Auf unterschiedlichen Flächen der ehemaligen Wehranlage kamen so rund 10 000 Scherben und andere interessante Funde ans Tageslicht. Dazu gehören ein Hausgrundriss (900/950 vor Christus) und die vor einem Jahr geborgene Bronzesichel sowie eine Bronze-Gussform aus Stein, Spiralen, Ringe, das Fragment einer Pfeilspitze und weitere Kleinteile.

Ein Kultstein aus der Zeit um 700 vor Christi Geburt wurde ebenfalls erst vor einem Jahr geborgen. "Wir haben auch Keramik aus der Jungsteinzeit, ein kleines Steinbeil und ein Axtbruchstück gefunden", erklärt Steinmetz. Die erste befestigte Wehranlage stammt aus dem 12. bis 10. Jahrhundert vor Christi Geburt.

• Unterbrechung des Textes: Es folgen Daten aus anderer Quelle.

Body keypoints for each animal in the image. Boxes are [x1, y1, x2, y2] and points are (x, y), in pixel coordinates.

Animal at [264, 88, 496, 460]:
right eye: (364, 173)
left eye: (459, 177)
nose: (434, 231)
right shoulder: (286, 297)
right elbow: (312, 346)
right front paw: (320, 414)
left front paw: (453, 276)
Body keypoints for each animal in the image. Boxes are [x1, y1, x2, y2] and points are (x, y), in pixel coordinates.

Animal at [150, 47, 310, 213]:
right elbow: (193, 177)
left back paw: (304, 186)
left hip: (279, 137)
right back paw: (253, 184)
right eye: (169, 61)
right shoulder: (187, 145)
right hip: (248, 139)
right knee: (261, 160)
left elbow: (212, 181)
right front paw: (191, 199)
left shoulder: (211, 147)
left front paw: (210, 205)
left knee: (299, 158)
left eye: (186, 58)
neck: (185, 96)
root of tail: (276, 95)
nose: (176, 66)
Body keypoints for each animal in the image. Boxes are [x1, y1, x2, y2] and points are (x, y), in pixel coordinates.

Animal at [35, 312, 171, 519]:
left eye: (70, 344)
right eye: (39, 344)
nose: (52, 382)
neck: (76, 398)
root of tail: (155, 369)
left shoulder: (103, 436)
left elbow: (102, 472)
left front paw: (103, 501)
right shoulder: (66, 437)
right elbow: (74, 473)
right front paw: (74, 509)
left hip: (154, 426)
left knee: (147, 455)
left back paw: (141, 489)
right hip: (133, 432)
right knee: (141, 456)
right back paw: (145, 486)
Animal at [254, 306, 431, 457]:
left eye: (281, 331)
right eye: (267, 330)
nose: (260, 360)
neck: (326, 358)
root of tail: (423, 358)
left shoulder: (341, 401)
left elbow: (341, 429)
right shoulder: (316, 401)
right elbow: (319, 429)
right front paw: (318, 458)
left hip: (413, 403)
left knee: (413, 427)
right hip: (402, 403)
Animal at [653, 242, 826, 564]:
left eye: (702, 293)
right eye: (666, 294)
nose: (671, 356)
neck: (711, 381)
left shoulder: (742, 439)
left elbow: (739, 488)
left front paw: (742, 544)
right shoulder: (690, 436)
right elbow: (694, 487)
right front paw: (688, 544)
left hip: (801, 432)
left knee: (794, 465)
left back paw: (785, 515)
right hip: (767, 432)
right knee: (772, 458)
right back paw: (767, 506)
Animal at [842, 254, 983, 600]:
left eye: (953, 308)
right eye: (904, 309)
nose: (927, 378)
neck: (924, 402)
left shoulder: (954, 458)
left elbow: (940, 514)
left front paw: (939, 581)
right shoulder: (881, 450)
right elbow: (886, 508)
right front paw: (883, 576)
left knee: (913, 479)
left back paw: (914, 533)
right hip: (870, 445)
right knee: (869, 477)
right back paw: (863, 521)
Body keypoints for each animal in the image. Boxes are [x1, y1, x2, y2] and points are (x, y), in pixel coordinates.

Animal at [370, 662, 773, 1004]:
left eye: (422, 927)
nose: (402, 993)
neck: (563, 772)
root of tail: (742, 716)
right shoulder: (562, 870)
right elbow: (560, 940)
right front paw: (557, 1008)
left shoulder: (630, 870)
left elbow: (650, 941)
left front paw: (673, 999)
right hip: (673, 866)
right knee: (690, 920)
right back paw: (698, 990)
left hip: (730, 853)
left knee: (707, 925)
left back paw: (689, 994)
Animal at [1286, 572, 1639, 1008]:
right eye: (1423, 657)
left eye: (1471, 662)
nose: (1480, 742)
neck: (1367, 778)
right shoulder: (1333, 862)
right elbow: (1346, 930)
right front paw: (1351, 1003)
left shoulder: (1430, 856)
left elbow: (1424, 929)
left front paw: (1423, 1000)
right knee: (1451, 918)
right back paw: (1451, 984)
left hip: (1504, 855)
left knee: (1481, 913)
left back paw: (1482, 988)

Vor wenigen Tagen besichtigten Mitglieder der "Hugo Obermaier-Gesellschaft" - ein Verein zu dem 250 Einzelmitglieder und Institutionen aus vielen Ländern Europas gehören - das Grabungsgelände. Ihr Namensgeber, der in Regensburg geborene Hugo Obermaier (1877-1946), war zuerst Priester und dann Prähistoriker. "Großartig, dass die Gesellschaft hergekommen ist", betonte Grabungshelfer Manfred Bolluck aus Groß Denkte, der mit weiteren Helfern neue Funde suchte.

Von den Mitgliedern der Obermaier-Gesellschaft werden insbesondere das Eiszeitalter und die Steinzeit erforscht. Dazu gehören zum Beispiel die Bereiche Urgeschichte, Geologie, Geographie, Paläobotanik, Paläontologie und Anthropologie. Geschäftsstelle ist das Institut für Ur- und Frühgeschichte der Universität Erlangen.

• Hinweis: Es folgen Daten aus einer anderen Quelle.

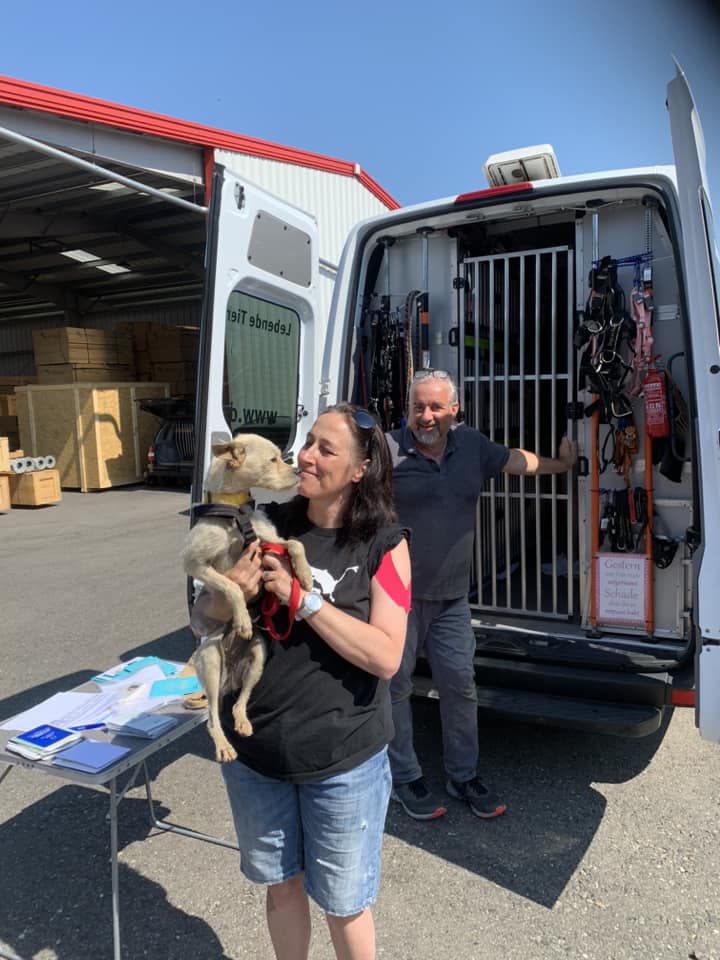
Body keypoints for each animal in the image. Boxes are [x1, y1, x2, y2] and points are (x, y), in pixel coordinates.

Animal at [182, 435, 313, 762]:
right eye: (273, 460)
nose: (298, 473)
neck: (236, 511)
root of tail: (229, 677)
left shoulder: (268, 540)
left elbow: (296, 543)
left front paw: (304, 576)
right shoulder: (194, 563)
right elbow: (232, 585)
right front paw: (241, 618)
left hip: (259, 655)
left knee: (240, 701)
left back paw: (242, 720)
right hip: (210, 659)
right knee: (213, 718)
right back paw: (223, 745)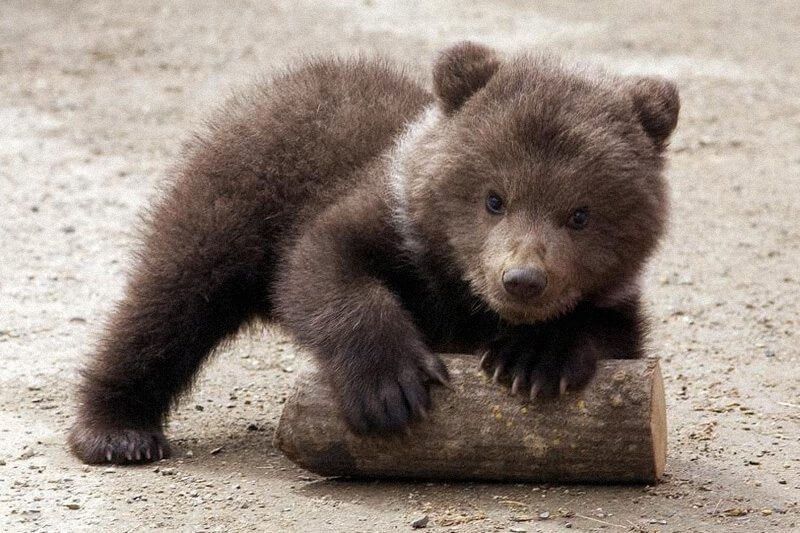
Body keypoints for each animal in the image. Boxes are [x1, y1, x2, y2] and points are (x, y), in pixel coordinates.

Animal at [68, 42, 679, 464]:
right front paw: (392, 387)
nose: (523, 279)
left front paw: (533, 359)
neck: (464, 295)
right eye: (494, 198)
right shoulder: (388, 221)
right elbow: (324, 267)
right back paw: (118, 431)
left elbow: (611, 333)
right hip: (231, 205)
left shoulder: (614, 293)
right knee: (168, 302)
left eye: (580, 213)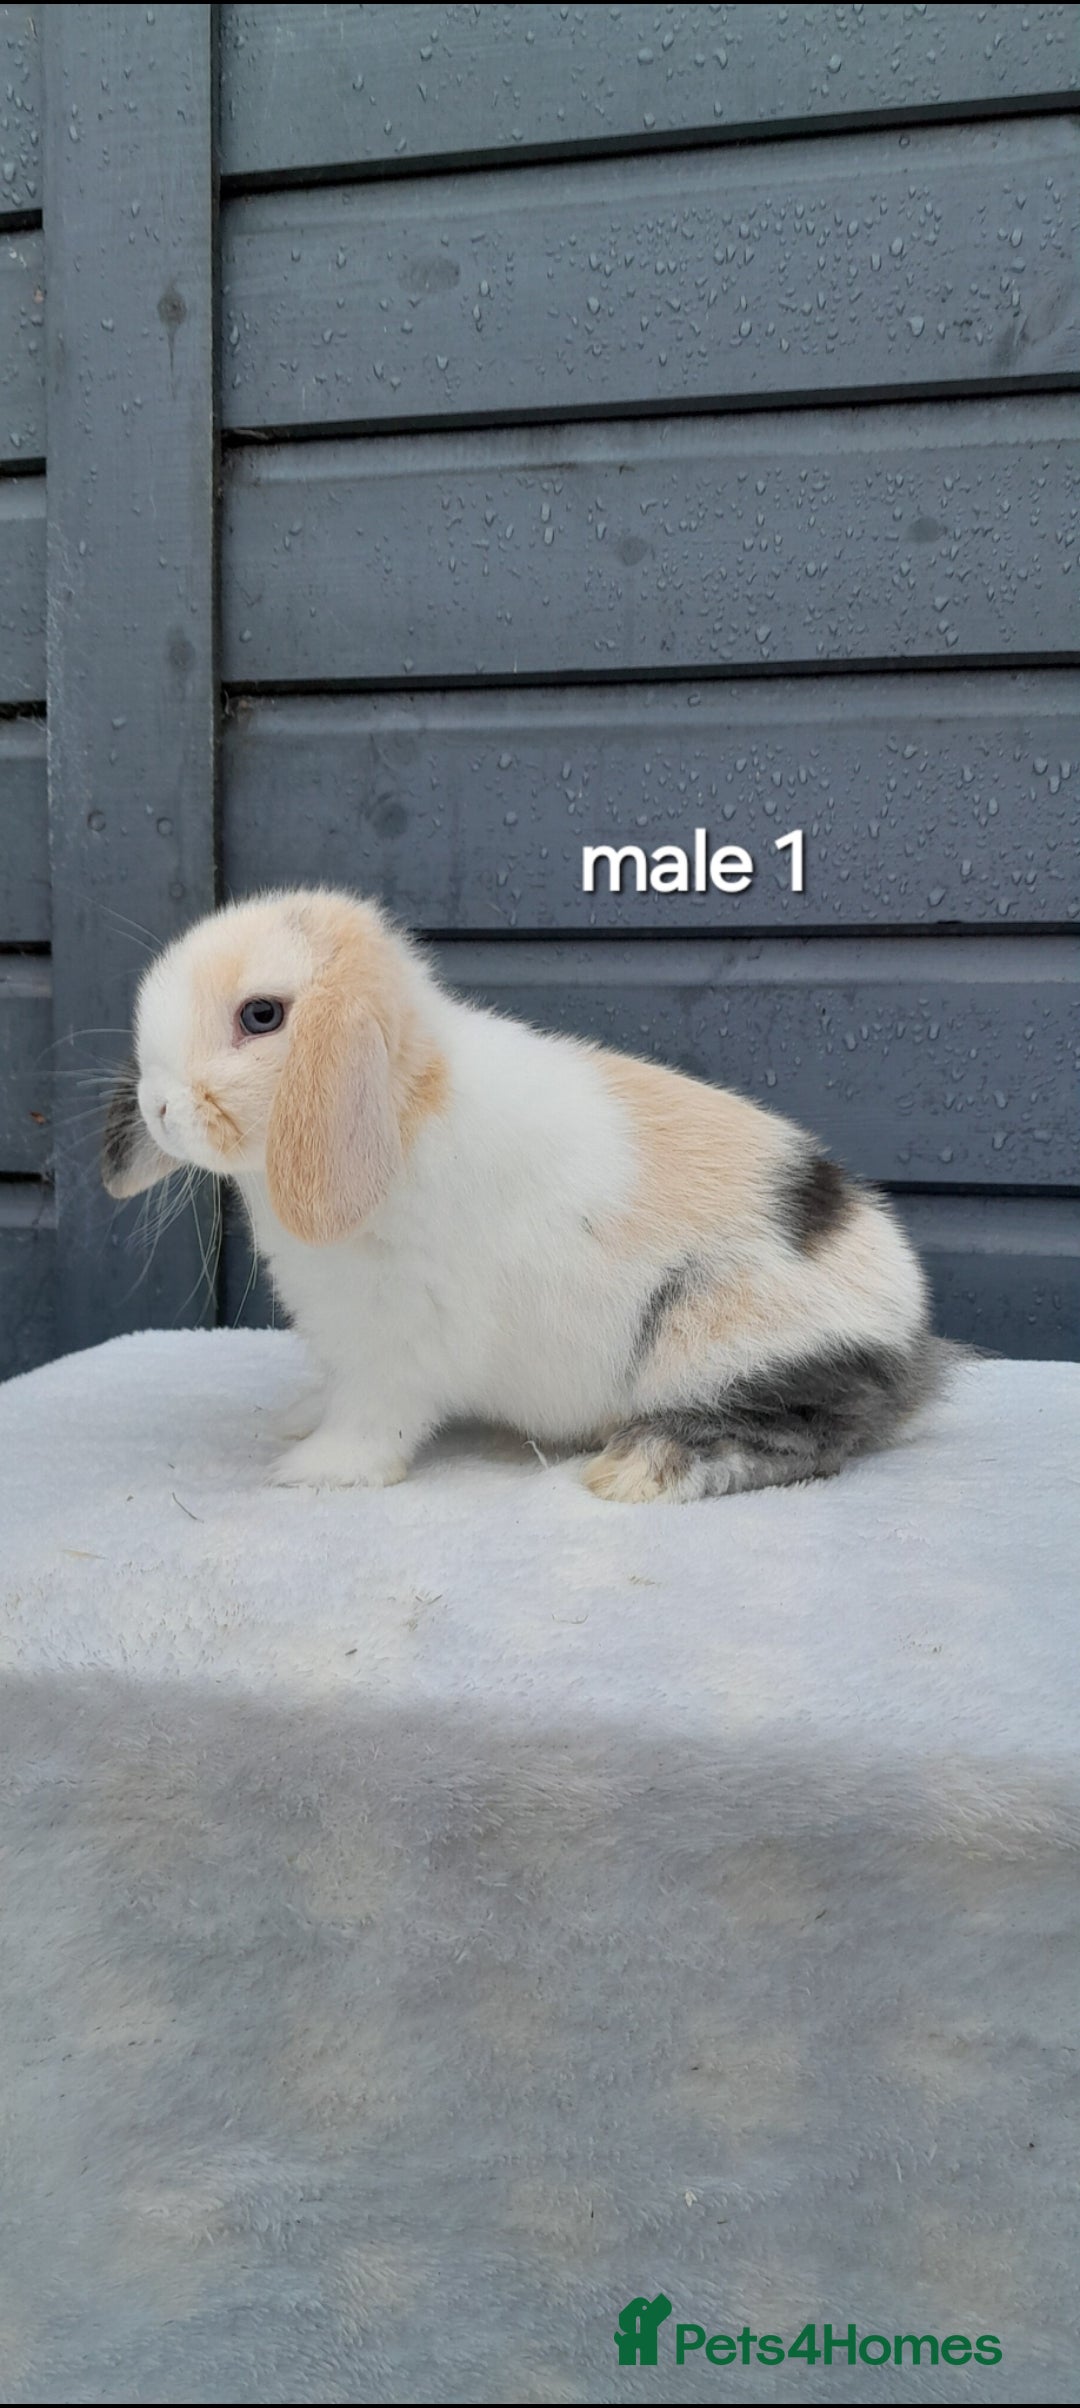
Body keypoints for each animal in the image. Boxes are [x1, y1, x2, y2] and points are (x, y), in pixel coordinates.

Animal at [102, 886, 944, 1502]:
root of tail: (911, 1343)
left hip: (728, 1345)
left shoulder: (405, 1335)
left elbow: (376, 1412)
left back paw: (637, 1467)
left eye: (262, 1015)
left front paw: (318, 1470)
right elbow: (337, 1385)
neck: (404, 1105)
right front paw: (299, 1421)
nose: (160, 1107)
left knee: (803, 1434)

Die Gesellschaft hielt in Braunschweig eine Tagung ab, besuchte an einem Abend das Museum "Archäologie in der Kanzlei" in Wolfenbüttel, wurde von FABL-Mitgliedern in gemütlicher Runde bewirtet und wollte eine aktuelle Grabungsfläche sehen. Dazu hatte sich der Besuch des "Isiburg"- Geländes angeboten. "Wir konnten nachweisen, dass hier Metall gegossen worden ist", erläuterte Steinmetz. Mit Anschauungstafeln verdeutlichte er die Informationen. Woher das Erz vor langer Zeit gekommen sei, werde untersucht. Noch sei ebenfalls nicht vollständig geklärt, weshalb die Wehranlage viermal flächendeckend abgebrannt ist. Der Archäologe Steinmetz teilte mit: "Die Anlage reicht in westlicher Richtung bis zum Steilhang." Sie sei nicht nur im erforschten Innenbereich gut besiedelt gewesen, sondern auch im Außenbereich.

Die Professoren Thomas Terberger vom Niedersächsischen Landesamt für Denkmalpflege in Hannover und Thorsten Uthmeier von der Universität Erlangen und Präsident der Gesellschaft, bedankten sich bei Steinmetz für die informativen Ausführungen. Anschließend besuchten diese Gäste Höhlen im Süden des Harzes.